HILLARY CLINTON’S SON-IN-LAW: Just Screwed Over Contributors–MILLIONS of Dollars Lost

This is cause for celebration! Seems like the Clinton’s empire is collapsing all around them. We should write thank you notes.

Chelsea Clinton’s hedge fund boss husband has refused to apologize to investors – despite losing nearly $25 million in a calamitous gamble on the Greek economy.

Marc Mezvinsky, 38, persuaded clients to pour cash into the struggling European country in the hope it would bounce back and deliver massive profits. But after buying up government debt and bank stock, the dramatic upturn he and his partners predicted failed to materialize and the fund’s value plunged by an estimated 90 percent.

Mezvinsky and former Goldman Sachs colleagues Bennett Grau and Mark Mallon are reported to have finally pulled the plug on the failed investment last month.

But when Daily Mail Online approached Mezvinsky outside his $10 million Manhattan apartment he refused to discuss the Greek tragedy – or reveal why their firm, Eaglevale Partners, took so long to close it down.

The Stanford graduate also declined to issue an apology to Eaglevale investors, who are said to include a string of wealthy Clinton backers and campaign contributors.

Casually dressed in blue jeans and a grey polo shirt, Mezvinsky said he had ‘nothing to say’ before dashing inside the swank 5,000-square foot residence overlooking Madison Square Park. It seems unlikely that he and Chelsea, 36 – pregnant with the couple’s second child – will be left out of pocket, however, as hedge fund bosses typically pick up management fees in spite of losses.

Former investment banker Mezvinsky and his high-rolling partners started up their multi-million dollar venture, Eaglevale – named after a bridge in Central Park – in 2011, one year after his marriage.

They control an estimated $330 million portfolio of so-called global macro funds, where traders try to make money by predicting major financial and political events.

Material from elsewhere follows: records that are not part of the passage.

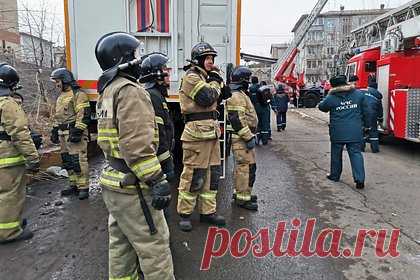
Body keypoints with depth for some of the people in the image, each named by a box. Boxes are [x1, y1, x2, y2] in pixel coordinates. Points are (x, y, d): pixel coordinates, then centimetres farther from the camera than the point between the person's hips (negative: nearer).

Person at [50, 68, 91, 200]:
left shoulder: (78, 94, -9)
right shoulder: (61, 96, 22)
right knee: (67, 161, 13)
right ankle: (74, 185, 23)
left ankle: (83, 187, -3)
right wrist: (54, 131, 24)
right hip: (63, 133, 10)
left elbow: (83, 114, -17)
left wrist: (77, 131, -22)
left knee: (79, 160, -10)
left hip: (75, 132, -10)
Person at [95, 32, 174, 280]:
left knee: (121, 245, 21)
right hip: (133, 186, -10)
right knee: (154, 245, 2)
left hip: (115, 180, 10)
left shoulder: (109, 90, 14)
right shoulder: (131, 91, -17)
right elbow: (137, 145, -26)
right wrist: (158, 181, -22)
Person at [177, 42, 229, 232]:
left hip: (212, 131, 9)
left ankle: (208, 211, 24)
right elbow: (207, 98, -20)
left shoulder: (205, 76, 21)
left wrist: (218, 82, 5)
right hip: (197, 132, -9)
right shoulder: (191, 76, -7)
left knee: (213, 173, 12)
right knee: (194, 174, -3)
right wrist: (215, 82, -3)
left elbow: (220, 96, 21)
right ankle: (184, 214, 12)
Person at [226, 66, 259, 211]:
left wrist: (251, 136, 23)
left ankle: (239, 192, 27)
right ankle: (243, 198, -2)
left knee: (241, 166, 17)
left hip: (243, 137, 11)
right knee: (247, 166, -8)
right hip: (242, 138, -11)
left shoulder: (241, 95, 20)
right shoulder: (237, 96, -16)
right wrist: (249, 137, -22)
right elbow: (237, 120, -24)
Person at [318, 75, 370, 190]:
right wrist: (361, 122, 20)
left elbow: (321, 107, 11)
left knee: (336, 154, 14)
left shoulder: (331, 98, -7)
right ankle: (360, 179, -3)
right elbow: (366, 112, 6)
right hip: (355, 132, 1)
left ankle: (334, 175, 27)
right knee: (356, 153, 4)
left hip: (338, 132, -1)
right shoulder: (359, 94, 1)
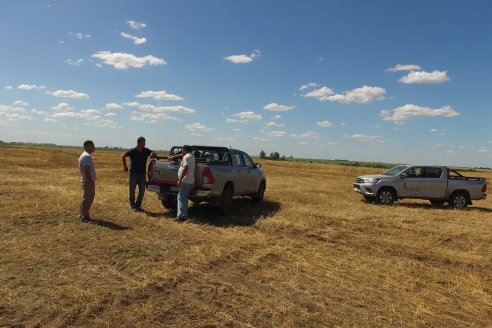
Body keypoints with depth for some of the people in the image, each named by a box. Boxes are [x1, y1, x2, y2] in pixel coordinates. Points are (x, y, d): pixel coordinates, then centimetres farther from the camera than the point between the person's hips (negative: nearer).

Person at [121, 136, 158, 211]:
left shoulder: (146, 151, -1)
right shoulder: (132, 151, -8)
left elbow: (154, 154, 9)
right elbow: (123, 156, 0)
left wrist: (153, 154, -15)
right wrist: (125, 166, 3)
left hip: (142, 174, 3)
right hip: (133, 173, -3)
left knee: (142, 191, 5)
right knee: (132, 190, 3)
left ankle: (138, 205, 20)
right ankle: (132, 205, 19)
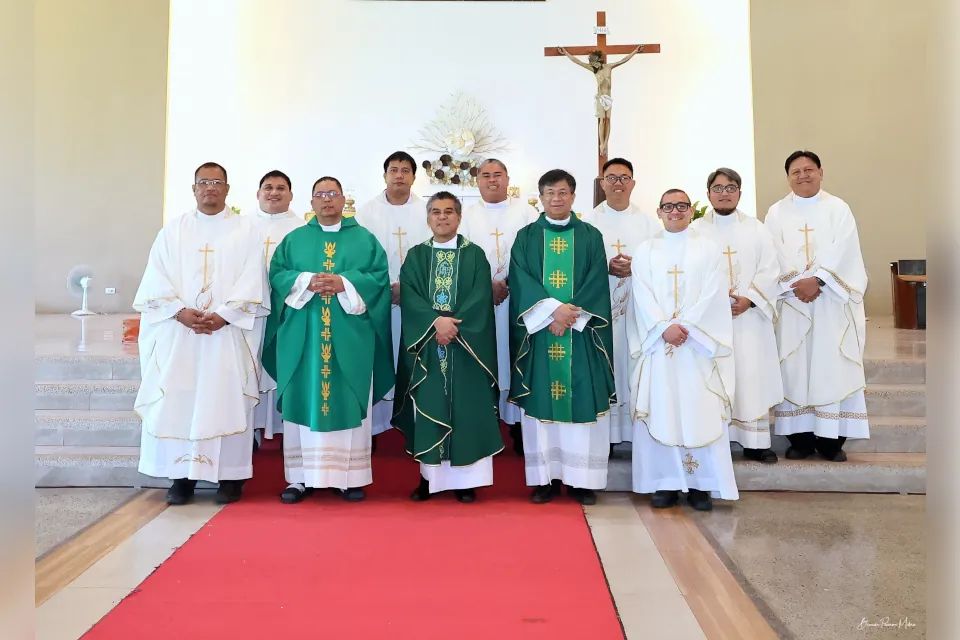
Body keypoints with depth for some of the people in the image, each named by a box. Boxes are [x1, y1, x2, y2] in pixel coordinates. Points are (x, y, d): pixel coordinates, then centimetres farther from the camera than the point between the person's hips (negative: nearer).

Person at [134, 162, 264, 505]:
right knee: (177, 401, 0)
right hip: (178, 331, 2)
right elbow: (157, 278, 4)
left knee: (226, 402, -1)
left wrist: (224, 315, -14)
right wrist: (180, 311, -12)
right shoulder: (173, 229, 12)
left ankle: (230, 476, 6)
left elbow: (252, 280, -3)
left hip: (227, 332, -2)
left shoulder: (244, 230, 7)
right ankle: (181, 476, 9)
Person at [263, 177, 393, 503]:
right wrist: (307, 281, -14)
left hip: (349, 336, -1)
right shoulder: (294, 239, 14)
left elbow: (379, 277, -1)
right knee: (304, 401, 2)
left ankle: (350, 476, 8)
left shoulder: (365, 239, 10)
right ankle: (302, 476, 9)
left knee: (348, 402, 1)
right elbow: (277, 274, 4)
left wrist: (344, 283, -15)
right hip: (303, 335, 1)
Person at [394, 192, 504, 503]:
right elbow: (408, 296, -4)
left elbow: (481, 299, -5)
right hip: (426, 344, 1)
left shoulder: (475, 255, 5)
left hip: (465, 345, -1)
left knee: (465, 408, 0)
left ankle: (465, 477, 8)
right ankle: (429, 475, 14)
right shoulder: (415, 256, 8)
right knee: (428, 407, 4)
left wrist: (454, 326, -17)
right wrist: (436, 321, -19)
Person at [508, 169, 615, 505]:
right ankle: (546, 477, 10)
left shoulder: (591, 236, 9)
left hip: (582, 332, 0)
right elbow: (520, 281, -4)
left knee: (582, 402, -1)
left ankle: (581, 478, 8)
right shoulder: (526, 237, 8)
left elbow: (596, 283, -1)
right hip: (538, 330, 0)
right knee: (541, 402, 1)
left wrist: (571, 315, -14)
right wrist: (553, 309, -17)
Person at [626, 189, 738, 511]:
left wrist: (686, 327, -14)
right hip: (657, 342, 1)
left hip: (698, 343, -1)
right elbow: (642, 296, 0)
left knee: (701, 411, -3)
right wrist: (664, 327, -14)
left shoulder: (709, 249, 8)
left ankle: (701, 484, 6)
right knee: (660, 409, -1)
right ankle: (666, 483, 6)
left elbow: (713, 295, -2)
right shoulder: (644, 251, 10)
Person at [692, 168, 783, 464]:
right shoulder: (696, 230, 5)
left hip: (749, 316, 1)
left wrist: (749, 299, -12)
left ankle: (755, 442, 10)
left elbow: (770, 270, 2)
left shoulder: (756, 229, 9)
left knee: (753, 377, 1)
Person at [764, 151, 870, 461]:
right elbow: (776, 255, 0)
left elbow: (841, 251, -5)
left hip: (831, 300, 0)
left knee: (833, 365, -3)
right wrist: (796, 283, -14)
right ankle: (800, 437, 5)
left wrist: (816, 279, -18)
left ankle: (832, 439, 3)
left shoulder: (838, 208, 8)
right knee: (794, 367, -2)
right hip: (792, 299, 1)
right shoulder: (777, 212, 10)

Mezvinsky’s former boss of eight years, Goldman Sachs CEO Lloyd C. Blankfein, was one of the first high-profile investors. Others are said to include a number of wealthy Clinton family supporters, some of whom have contributed campaign money to either Bill or Hillary, according to The New York Times.

Among them is leading financier, Marc Lasry, co-founder of $13 billion hedge fund Avenue Capital, where Chelsea worked after graduating from Stanford.

‘I gave them money because I thought they would make me money,’ Mr Lasry told The Times last year, after investing $1 million in Eaglevale and urging a relative to do the same.